In the last post, I talked about using boto and python to push data around. I found boto to be very useful in streamlining the process of getting data on and off AWS instances, which can be a slow and tedious task when using a thin client setup and scp. While exploring other ways to make the thin client lifestyle easier to manage, I ‘discovered’ that github is not only a valuable tool for version control, but also a fairly useful tool for synchronized file storage. In addition to moving a lot of data around, I was regularly using scp to push python scripts and other files to and from different machines. The biggest pain point with scp is you need to keep track of the IP addresses for each machine. Using github, you simply need to remember the repo name (much easier to memorize than an IP address), and then clone the repo to the machine. And of course you have the added bonus of being able to commit any changes you make back to the remote repo.
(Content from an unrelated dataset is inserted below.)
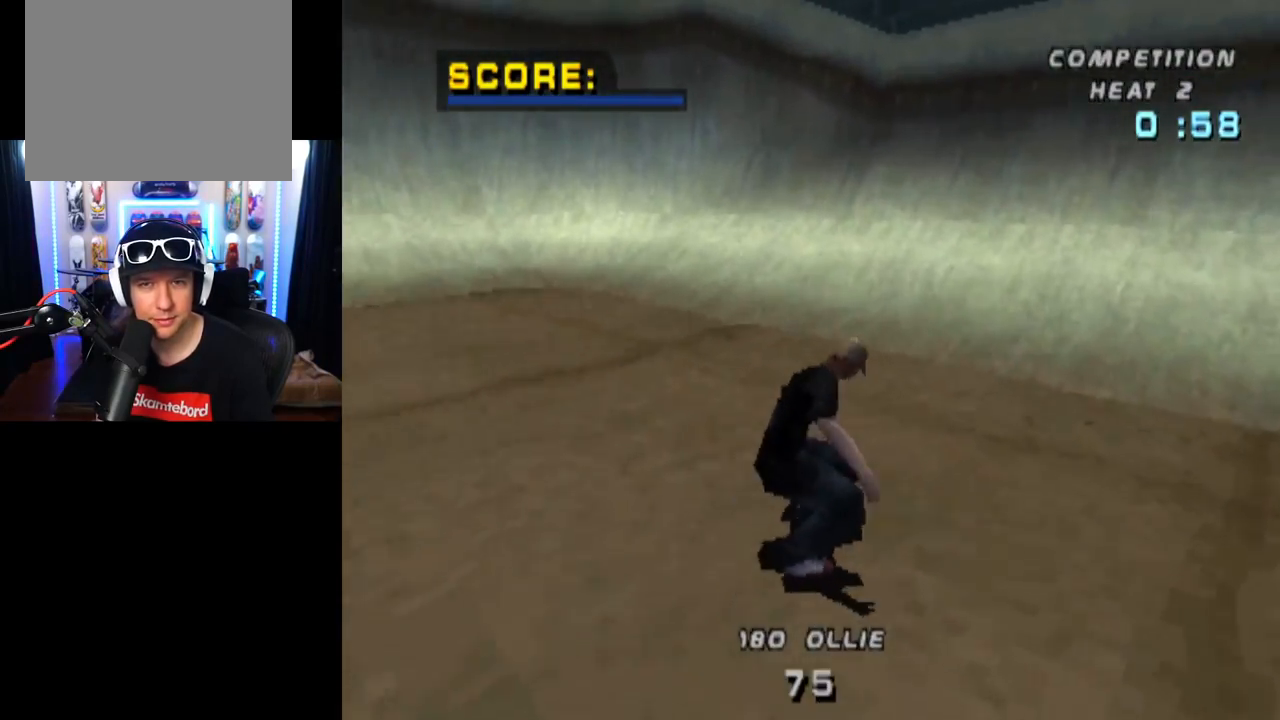
{"buttons": ["CROSS", "DPAD_UP"], "left_stick": "center", "right_stick": "center", "events": [[83, "DPAD_UP", "down"], [183, "DPAD_UP", "up"], [233, "DPAD_UP", "down"], [350, "DPAD_UP", "up"], [417, "DPAD_UP", "down"]]}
For seasoned veterans, this ‘revelation’ of mine would seem rather obvious. But for those of us that are still learning the ropes, version control adds a lot of extra overhead to the already heavy mental load that comes with learning new programming languages and tools. So in hindsight, after using github heavily for a few months, the idea that it could be used as a synced file storage system seems obvious, but at the time, I was quite happy to discover it’s secondary use case.

In a previous post,  I discussed the problems I have run into with my thin client setup.  One of the main issues has been moving data around from different machines, especially if I want to do some work locally.  One partial solution that I have discovered, which could make life a little easier is boto.  Boto is a python library that provides an interface to Amazon Web Services.  I have found the S3 API to be very helpful in reducing some of the pain points in the thin client setup.  Instead of having to manually push data around, I can setup boto within my python scripts, and they will automatically retrieve data from S3, as well as save the results back to S3.  This saves a lot of time when running temporary EC2 instances, as I no longer have to push and pull data manually, but can just load up the python script (or more preferably, clone a github repo, more on that later) and run the code.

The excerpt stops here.